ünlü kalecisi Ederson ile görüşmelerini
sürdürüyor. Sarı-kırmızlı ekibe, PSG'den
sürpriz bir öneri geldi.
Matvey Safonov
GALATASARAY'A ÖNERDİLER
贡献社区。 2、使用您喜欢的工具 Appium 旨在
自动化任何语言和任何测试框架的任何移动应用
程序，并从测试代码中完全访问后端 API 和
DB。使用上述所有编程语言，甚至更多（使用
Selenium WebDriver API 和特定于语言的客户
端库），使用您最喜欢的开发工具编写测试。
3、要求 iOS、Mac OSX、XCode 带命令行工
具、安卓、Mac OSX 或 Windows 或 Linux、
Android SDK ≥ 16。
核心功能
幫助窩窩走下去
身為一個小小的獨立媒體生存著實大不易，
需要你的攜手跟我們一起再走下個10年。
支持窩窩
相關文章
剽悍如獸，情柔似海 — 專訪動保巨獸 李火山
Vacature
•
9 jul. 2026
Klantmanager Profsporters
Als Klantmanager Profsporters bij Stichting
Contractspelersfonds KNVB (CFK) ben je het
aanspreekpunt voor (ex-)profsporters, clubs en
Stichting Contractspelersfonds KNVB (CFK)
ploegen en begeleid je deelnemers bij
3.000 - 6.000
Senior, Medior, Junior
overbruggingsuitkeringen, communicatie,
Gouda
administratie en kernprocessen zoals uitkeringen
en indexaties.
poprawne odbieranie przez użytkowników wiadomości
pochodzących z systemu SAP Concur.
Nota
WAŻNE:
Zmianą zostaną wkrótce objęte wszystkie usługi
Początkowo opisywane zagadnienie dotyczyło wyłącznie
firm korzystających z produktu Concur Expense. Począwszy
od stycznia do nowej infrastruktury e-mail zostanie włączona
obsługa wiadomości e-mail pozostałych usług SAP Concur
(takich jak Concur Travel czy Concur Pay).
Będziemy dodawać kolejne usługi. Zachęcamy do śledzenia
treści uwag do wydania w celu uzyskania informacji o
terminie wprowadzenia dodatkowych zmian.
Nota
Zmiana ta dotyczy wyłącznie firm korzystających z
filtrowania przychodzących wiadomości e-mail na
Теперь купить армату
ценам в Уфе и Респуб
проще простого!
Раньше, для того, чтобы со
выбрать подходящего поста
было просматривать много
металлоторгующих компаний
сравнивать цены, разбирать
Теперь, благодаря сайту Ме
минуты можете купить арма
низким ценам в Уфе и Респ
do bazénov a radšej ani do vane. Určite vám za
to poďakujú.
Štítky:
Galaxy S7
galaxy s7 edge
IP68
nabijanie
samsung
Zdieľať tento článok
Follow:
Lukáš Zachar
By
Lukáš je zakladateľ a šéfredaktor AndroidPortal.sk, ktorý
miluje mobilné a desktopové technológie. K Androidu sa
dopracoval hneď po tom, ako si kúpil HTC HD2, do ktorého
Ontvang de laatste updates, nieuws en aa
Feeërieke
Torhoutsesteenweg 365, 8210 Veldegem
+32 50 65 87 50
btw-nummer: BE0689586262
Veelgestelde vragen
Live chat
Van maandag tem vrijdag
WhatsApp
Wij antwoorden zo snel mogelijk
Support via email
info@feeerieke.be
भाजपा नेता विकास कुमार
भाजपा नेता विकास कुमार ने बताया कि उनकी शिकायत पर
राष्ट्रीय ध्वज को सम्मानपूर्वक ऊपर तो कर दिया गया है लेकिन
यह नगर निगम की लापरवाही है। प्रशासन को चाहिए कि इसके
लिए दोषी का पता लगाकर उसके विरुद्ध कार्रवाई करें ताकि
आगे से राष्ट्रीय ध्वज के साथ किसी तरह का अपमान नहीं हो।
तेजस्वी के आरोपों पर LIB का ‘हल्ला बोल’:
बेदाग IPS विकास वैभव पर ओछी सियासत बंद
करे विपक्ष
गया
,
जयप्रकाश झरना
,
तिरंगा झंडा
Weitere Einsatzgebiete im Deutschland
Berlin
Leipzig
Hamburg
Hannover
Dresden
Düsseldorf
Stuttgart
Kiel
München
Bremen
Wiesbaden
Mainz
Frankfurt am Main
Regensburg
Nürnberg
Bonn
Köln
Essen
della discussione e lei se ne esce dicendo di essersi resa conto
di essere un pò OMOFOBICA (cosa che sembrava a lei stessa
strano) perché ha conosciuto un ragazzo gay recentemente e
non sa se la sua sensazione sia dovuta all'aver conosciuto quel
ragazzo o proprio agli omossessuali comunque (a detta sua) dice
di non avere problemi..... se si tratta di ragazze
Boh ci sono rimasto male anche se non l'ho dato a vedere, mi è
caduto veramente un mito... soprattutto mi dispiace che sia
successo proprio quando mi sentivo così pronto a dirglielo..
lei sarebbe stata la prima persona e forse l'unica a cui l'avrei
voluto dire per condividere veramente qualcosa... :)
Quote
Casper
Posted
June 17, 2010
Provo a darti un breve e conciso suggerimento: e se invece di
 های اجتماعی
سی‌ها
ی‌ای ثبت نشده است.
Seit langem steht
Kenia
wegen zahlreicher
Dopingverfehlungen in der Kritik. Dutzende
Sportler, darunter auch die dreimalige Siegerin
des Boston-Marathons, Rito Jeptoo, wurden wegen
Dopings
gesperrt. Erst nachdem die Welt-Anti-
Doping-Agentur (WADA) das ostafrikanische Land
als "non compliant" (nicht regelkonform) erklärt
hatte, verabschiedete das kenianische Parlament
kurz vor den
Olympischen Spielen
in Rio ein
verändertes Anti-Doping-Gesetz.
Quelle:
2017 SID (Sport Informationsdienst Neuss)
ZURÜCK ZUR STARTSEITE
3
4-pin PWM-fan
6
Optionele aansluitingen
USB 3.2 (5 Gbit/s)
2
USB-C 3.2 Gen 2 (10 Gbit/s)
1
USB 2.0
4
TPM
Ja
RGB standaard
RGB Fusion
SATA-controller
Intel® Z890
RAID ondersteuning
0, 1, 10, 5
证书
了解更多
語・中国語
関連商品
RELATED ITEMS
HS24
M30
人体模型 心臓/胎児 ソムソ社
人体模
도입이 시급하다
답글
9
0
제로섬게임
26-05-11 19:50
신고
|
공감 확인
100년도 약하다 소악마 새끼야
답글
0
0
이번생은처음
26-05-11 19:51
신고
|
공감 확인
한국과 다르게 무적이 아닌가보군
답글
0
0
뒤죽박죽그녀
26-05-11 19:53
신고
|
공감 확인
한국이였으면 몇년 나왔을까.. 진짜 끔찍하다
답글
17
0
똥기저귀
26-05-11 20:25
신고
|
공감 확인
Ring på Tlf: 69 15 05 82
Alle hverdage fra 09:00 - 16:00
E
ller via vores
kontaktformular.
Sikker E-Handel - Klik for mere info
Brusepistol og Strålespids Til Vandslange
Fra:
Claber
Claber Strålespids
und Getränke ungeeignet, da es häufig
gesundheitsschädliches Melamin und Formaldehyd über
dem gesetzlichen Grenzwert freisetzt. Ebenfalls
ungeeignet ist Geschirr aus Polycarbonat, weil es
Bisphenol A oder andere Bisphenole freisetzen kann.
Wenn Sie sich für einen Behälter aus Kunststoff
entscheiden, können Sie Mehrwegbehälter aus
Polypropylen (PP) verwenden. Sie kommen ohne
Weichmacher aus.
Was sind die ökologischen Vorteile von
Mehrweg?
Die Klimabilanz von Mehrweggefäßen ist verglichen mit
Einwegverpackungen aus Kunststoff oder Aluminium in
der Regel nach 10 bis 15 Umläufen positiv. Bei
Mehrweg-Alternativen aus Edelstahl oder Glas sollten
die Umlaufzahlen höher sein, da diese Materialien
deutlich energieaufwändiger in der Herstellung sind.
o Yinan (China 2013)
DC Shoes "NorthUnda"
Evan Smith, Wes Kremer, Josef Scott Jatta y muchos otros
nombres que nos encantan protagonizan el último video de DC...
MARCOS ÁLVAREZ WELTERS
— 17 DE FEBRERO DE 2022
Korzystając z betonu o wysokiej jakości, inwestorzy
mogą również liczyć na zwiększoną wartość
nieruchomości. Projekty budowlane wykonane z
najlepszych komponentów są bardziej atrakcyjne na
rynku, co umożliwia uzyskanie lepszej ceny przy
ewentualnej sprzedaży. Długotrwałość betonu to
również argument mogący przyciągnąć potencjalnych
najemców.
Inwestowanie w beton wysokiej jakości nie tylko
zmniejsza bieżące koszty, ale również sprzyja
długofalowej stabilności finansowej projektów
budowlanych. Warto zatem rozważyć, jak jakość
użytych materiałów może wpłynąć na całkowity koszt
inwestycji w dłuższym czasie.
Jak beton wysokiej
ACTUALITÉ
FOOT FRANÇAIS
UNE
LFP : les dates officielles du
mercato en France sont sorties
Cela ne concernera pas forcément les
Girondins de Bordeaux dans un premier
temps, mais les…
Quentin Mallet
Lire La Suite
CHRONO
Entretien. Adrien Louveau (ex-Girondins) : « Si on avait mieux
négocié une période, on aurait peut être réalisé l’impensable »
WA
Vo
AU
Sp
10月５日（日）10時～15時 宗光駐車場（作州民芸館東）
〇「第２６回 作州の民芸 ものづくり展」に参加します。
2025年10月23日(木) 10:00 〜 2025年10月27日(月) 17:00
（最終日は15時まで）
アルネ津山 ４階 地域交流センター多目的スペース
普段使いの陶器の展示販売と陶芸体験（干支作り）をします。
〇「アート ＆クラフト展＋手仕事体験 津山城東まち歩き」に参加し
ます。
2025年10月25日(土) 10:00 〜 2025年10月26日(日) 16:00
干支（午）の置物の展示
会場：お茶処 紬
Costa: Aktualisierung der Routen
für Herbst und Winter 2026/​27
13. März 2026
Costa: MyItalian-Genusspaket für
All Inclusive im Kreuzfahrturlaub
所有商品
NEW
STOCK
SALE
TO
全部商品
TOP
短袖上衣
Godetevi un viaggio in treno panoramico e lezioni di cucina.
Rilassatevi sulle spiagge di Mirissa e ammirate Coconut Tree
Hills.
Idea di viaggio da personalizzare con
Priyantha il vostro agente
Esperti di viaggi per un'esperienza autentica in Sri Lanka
* * *
Problem to work on – Output only the lines from the top of the entries through the one holding "Теперь купить армату", copied exactly.

Result of the task –
ünlü kalecisi Ederson ile görüşmelerini
sürdürüyor. Sarı-kırmızlı ekibe, PSG'den
sürpriz bir öneri geldi.
Matvey Safonov
GALATASARAY'A ÖNERDİLER
贡献社区。 2、使用您喜欢的工具 Appium 旨在
自动化任何语言和任何测试框架的任何移动应用
程序，并从测试代码中完全访问后端 API 和
DB。使用上述所有编程语言，甚至更多（使用
Selenium WebDriver API 和特定于语言的客户
端库），使用您最喜欢的开发工具编写测试。
3、要求 iOS、Mac OSX、XCode 带命令行工
具、安卓、Mac OSX 或 Windows 或 Linux、
Android SDK ≥ 16。
核心功能
幫助窩窩走下去
身為一個小小的獨立媒體生存著實大不易，
需要你的攜手跟我們一起再走下個10年。
支持窩窩
相關文章
剽悍如獸，情柔似海 — 專訪動保巨獸 李火山
Vacature
•
9 jul. 2026
Klantmanager Profsporters
Als Klantmanager Profsporters bij Stichting
Contractspelersfonds KNVB (CFK) ben je het
aanspreekpunt voor (ex-)profsporters, clubs en
Stichting Contractspelersfonds KNVB (CFK)
ploegen en begeleid je deelnemers bij
3.000 - 6.000
Senior, Medior, Junior
overbruggingsuitkeringen, communicatie,
Gouda
administratie en kernprocessen zoals uitkeringen
en indexaties.
poprawne odbieranie przez użytkowników wiadomości
pochodzących z systemu SAP Concur.
Nota
WAŻNE:
Zmianą zostaną wkrótce objęte wszystkie usługi
Początkowo opisywane zagadnienie dotyczyło wyłącznie
firm korzystających z produktu Concur Expense. Począwszy
od stycznia do nowej infrastruktury e-mail zostanie włączona
obsługa wiadomości e-mail pozostałych usług SAP Concur
(takich jak Concur Travel czy Concur Pay).
Będziemy dodawać kolejne usługi. Zachęcamy do śledzenia
treści uwag do wydania w celu uzyskania informacji o
terminie wprowadzenia dodatkowych zmian.
Nota
Zmiana ta dotyczy wyłącznie firm korzystających z
filtrowania przychodzących wiadomości e-mail na
Теперь купить армату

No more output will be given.